Background and Aims The rate of primary cesarean section (CS) is on the rise. More and more women report with a history of a previous CS. A trial of vaginal delivery can save these women from the risk of repeat CS. The study was conducted to assess the safety and success rate of vaginal birth after CS (VBAC) in selected cases of one previous lower segment CS (LSCS).
Methods This is a prospective study conducted at the Department of Obstetrics and Gynecology, University Hospital ‘Koço Gliozheni’, Tirana, Albania, in the period 2015–2019. Sixty eight pregnant women with a history of one previous LSCS were enrolled in the study. The study was approved by national Medical Ethics Committee of Albania.

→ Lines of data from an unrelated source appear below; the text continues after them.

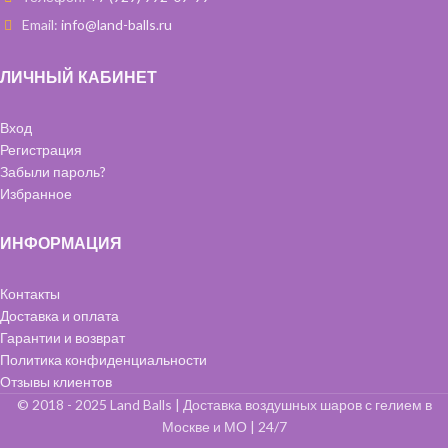
Email:
info@land-balls.ru
ЛИЧНЫЙ КАБИНЕТ
Вход
Регистрация
Забыли пароль?
Избранное
ИНФОРМАЦИЯ
Контакты
Доставка и оплата
Гарантии и возврат
Политика конфиденциальности
Отзывы клиентов
© 2018 - 2025 Land Balls | Доставка воздушных шаров с гелием в
Москве и МО | 24/7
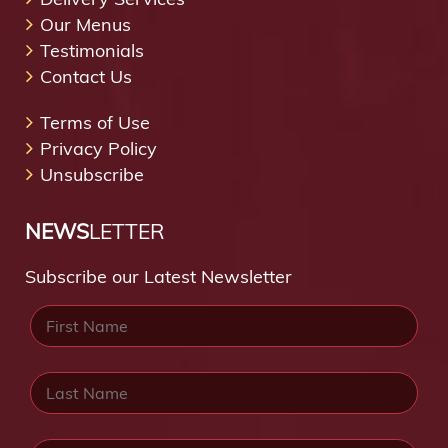
Our Menus
Testimonials
Contact Us
Terms of Use
Privacy Policy
Unsubscribe
NEWS
LETTER
Subscribe our Latest Newsletter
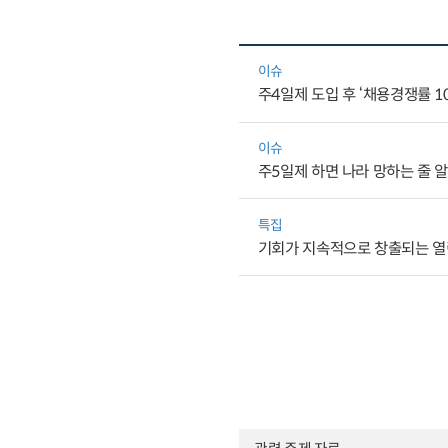
이슈
주4일제 도입 후 ‘채용경쟁률 10
이슈
주5일제 하면 나라 망하는 줄 
특집
기회가 지속적으로 창출되는 열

Results In the present study, 92% cases had a successful VBAC and 8% underwent a repeat emergency LSCS for failed trial of vaginal delivery. Cervical dilatation of more than 3cm at the time of admission was a significant factor in favor of a successful VBAC. Birth weight of more than 3,000g was significantly associated with a lower success rate of VBAC (p<0.01). The incidence of fatal distress and uterine rupture was 1.6% respectively in the present study. There was no maternal or neonatal mortality.
Conclusions Trial of VBAC in selected cases has a great importance in the present era of the rising rate of primary CS. Majority of the cases of previous CS done for nonrecurrent indication can be delivered safely by the vaginal route, without any major complication to the mother and the newborn.